Les Fêtes franco-russes au "Figaro"
C'est, encore une fois, à la cinématographie que ce miracle est dû.
Tout le monde, disait un adage ancien, ne peut pas aller à Corinthe. De même sont nombreux ceux qui ne purent aller à Dunkerque, ni à Reims, ni à Bétheny !
Et comme, parmi ceux-là aussi, le Figaro compte beaucoup d'amis, nous avions eu l'idée de faire réaliser pour eux, aux moyen du cinématographe, quelques "instantanés" de ces superbes spectacles.
La représentation leur en a été donnée, hier soir, au foyer du Figaro.
Toutes les vues présentées ont été prises par les établissements Pathé frères, et ce fut là un véritable tour de force, si l'on ne rappelle les conditions particulièrement défavorables dans lesquelles fut exécuté ce travail : mer mauvaise à Dunkerque, jour gris et temps pluvieux un peu partout. La perfection des pelliculas et de l'outillage emplyé, l'habilité des procédés d'exécution ont permis de venir à bout de ces difficultés : le cinématographe Pathá a vraiment réalisé pour nous, pendant une demi-heure, la vision même des spectacles d'hier :
D'abord, la revue navale de Dunkerque, la vue de la foule entassé au long des quais ; puis la visite à Reims ; l'arrivée du cortège impérial au seuil de la cathédrale ; puis, à Bétheny, les mouvements de troupes, les galops des escortes, le défilé, sur le front de la tribune où s'entasse et s'agite un public enthousiaste, des voitures officielles, en tête desquelles apparaissent, très reconnaissables, les silhouettes vivantes de nos hôtes impériaux ; et enfin, la charge finale - aperçue au fond du tableau dans la réalité saisissante de son mouvement !

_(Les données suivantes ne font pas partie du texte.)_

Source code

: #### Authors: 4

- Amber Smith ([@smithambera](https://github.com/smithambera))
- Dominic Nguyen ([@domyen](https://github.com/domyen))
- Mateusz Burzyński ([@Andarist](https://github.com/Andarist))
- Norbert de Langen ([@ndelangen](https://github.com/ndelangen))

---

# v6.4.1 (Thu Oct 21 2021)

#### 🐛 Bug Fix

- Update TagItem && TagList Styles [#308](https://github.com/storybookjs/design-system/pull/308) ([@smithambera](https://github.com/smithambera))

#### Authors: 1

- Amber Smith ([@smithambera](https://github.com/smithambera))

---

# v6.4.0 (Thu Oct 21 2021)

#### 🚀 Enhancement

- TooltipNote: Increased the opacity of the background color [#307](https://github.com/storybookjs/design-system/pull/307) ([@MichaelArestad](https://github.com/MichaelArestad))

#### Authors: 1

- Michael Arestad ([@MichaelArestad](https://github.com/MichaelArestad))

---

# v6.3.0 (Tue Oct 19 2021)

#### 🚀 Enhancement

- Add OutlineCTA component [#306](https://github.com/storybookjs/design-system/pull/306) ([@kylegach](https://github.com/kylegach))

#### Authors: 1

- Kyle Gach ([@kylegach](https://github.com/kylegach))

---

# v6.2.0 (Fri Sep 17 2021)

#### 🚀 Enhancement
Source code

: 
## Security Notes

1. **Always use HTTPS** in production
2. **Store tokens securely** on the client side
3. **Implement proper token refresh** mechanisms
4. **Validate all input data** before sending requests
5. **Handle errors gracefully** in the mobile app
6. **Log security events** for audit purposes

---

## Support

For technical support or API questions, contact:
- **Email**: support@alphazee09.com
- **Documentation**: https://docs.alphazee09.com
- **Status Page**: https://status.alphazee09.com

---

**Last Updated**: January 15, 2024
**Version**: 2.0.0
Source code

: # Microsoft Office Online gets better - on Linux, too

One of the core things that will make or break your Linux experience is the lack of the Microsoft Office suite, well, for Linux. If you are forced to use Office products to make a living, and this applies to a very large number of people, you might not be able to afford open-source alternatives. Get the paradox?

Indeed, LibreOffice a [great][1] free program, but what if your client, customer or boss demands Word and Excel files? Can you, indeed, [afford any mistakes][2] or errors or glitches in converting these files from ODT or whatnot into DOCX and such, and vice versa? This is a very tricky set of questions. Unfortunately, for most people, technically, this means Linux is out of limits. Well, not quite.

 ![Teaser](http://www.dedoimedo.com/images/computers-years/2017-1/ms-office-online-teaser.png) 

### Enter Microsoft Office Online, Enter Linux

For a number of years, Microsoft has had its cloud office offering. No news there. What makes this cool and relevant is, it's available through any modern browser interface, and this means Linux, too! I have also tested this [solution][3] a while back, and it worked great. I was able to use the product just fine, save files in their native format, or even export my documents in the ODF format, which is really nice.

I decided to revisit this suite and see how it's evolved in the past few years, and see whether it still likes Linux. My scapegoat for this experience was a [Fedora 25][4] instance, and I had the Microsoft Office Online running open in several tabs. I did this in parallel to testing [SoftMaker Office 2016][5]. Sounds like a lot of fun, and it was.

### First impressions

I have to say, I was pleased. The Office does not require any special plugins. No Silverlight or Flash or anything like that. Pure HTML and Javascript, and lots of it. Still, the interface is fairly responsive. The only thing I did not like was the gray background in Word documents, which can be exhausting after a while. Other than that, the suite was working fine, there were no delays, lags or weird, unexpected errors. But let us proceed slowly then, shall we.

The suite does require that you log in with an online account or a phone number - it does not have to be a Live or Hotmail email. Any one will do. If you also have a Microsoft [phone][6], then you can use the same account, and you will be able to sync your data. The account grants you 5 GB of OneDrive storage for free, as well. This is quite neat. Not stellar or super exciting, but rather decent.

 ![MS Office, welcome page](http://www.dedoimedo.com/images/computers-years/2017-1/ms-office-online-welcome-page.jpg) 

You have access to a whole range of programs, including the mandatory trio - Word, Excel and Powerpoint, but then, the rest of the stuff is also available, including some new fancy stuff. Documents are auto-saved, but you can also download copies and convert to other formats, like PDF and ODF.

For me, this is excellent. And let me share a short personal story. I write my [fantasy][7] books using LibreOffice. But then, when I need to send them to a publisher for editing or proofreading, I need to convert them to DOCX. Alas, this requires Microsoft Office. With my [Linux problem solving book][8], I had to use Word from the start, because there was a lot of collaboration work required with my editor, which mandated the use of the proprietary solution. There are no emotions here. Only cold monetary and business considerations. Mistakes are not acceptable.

On a dit avec raison que, grâce aux progrès de la science moderne, il n'y avait plus de distance. On devrait ajouter qu'à présent, grâce aux cinématographe, il n'y a plus d'absence.
Tous les Parisiens, dans quelques semaines, pourront dire qu'ils ont vu Dunkerque et qu'ils étaient à Bétheny. Fabien.
Le Figaro, Paris, mardi 24 septembre de 1901, p. 2.